Athwart · 25/06/2026 00:10

blueminimoon · 24/06/2026 23:48

Surely other people have eyes, also?

Exactly. Everyone else was seeing it. The OP wasn’t pointing out something other people weren’t aware of.

Branwellgirl · 25/06/2026 00:12

I’m surprised a Nurse was troubled by that tbh

Tourmalines · 25/06/2026 00:12

Lesson learnt op . A bit more of a thought for other people’s feelings . You embarrassed the fuck out of her .

CanOnlyBeMyself · 25/06/2026 00:12

I hope you’re kinder to your patients OP?

Anonymousmember12345 · 25/06/2026 00:30

I’m curious as to why as a HCP you would think this was the right way to discuss this. Maybe look up the meaning of words like kindness, caring, discretion, sensitivity, confidentiality. You could ask your trust for some training in this area you might find it helpful.

Athwart · 25/06/2026 00:47

Anonymousmember12345 · 25/06/2026 00:30

I’m curious as to why as a HCP you would think this was the right way to discuss this. Maybe look up the meaning of words like kindness, caring, discretion, sensitivity, confidentiality. You could ask your trust for some training in this area you might find it helpful.

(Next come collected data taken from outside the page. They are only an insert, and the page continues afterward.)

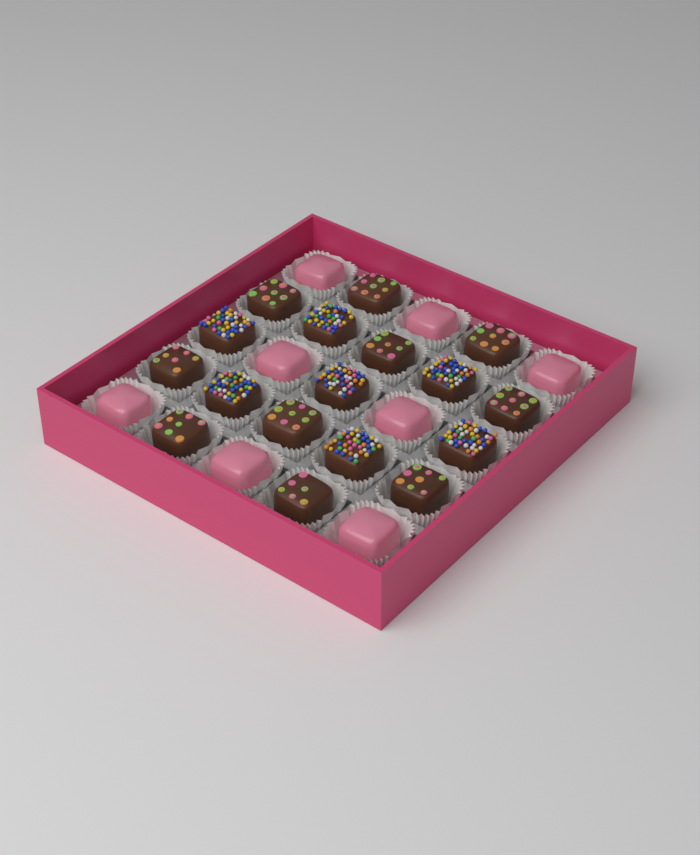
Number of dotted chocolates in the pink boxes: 10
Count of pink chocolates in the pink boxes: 8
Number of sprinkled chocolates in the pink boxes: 7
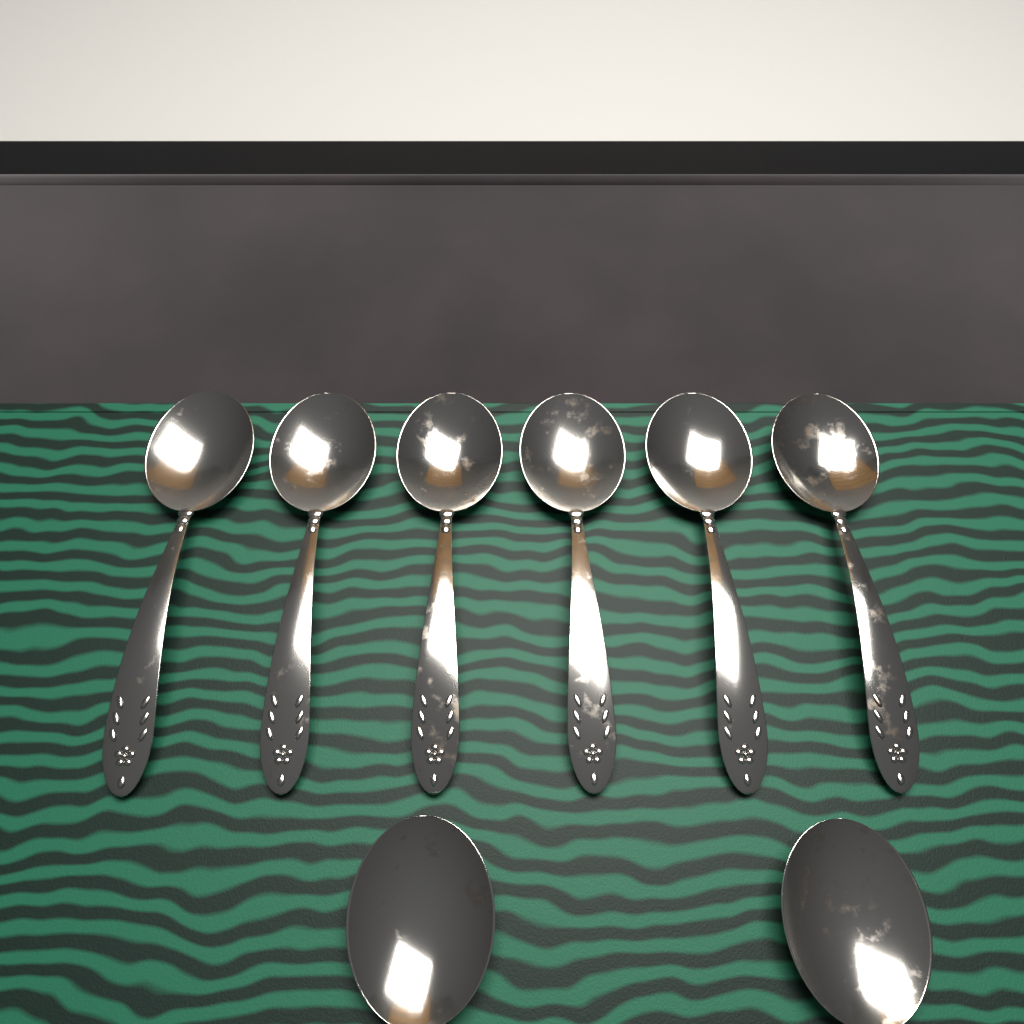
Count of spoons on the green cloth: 8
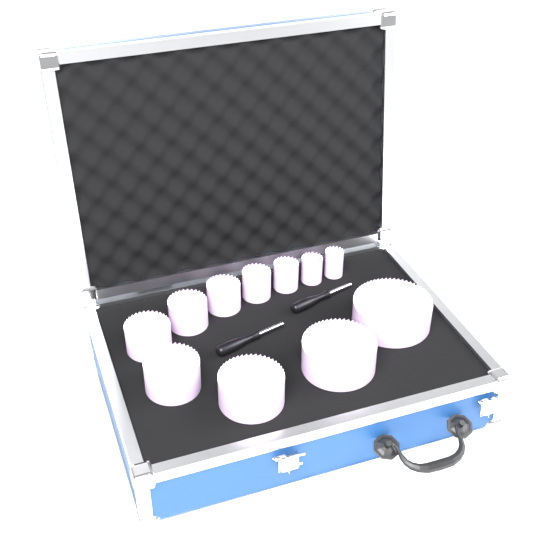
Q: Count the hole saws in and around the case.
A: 11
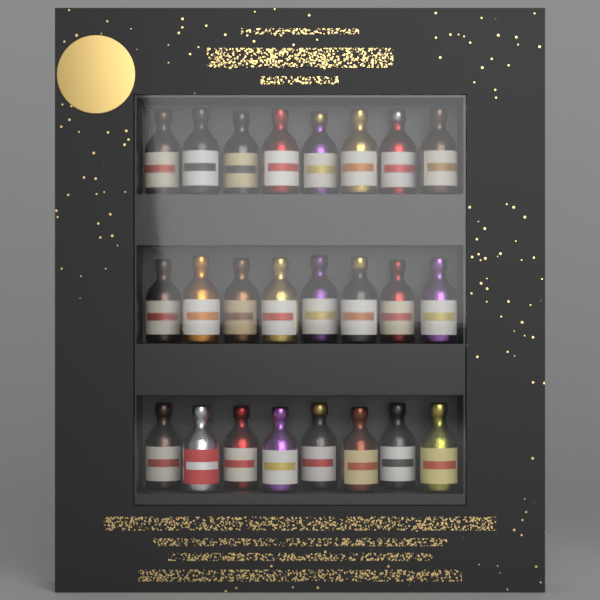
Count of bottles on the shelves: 24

This thread is deeply weird. It’s not a situation that requires any particular ‘kindness’ or ‘sensitivity’, or indeed privacy. This woman was walking around with a period stain on her uniform. Everyone else also saw the blood. The OP wasn’t drawing people’s attention to something they hadn’t already seen!

CaesarAugusta · 25/06/2026 01:00

Today's lesson:

Definition of "discreet": being careful, tactful, and judicious in your speech or actions.

Definition of "discrete": clearly separate or different.

People calling for OP to act more discretely probably don't mean what they are saying.

QueenietheGreat · 25/06/2026 01:04

@StephE
You could've gotten her attention then taken her aside to say; no need for you to have done it the insensitive way you did
Only hoping you're never placed in a cancer/serious ailments ward if you tend to blurt like that

LBFseBrom · 25/06/2026 01:19

You should not have said it in front of others for goodness sake!

Anonymousmember12345 · 25/06/2026 01:22

Athwart · 25/06/2026 00:47

This thread is deeply weird. It’s not a situation that requires any particular ‘kindness’ or ‘sensitivity’, or indeed privacy. This woman was walking around with a period stain on her uniform. Everyone else also saw the blood. The OP wasn’t drawing people’s attention to something they hadn’t already seen!

Oh come on there is a strong hierarchy on a hospital ward plus patients and so on, you often have little idea how a work colleague feels about things, it would have had no impact on anything to take the poor girl aside and have a quiet chat. The NHS is full of nasty bullies and this is exactly the kind of thing they do, To be honest I wondered if the OP was male they seem to lack empathy and understanding into how this could make someone feel. It seems weird that a HCP would need to ask. Or yeah maybe it’s a reverse, maybe it’s someone’s 14 year old son who knows!

Russiandollsaresofullofthemselves · 25/06/2026 01:36

Don’t bring it up again! she was probably embarrassed the first time and doesn’t want to be embarrassed for a 2nd time so you can feel better about yourself.

Sensiblesal · 25/06/2026 01:40

I think you were beyond mean to embarrass the poor girl

aren’t nurses meant to be full of kindness and compassion

MaggieBsBoat · 25/06/2026 01:41

God what dreadful behaviour. From a nurse too. I’d hope you’d have better understanding of dignity and respect but clearly this is not the case.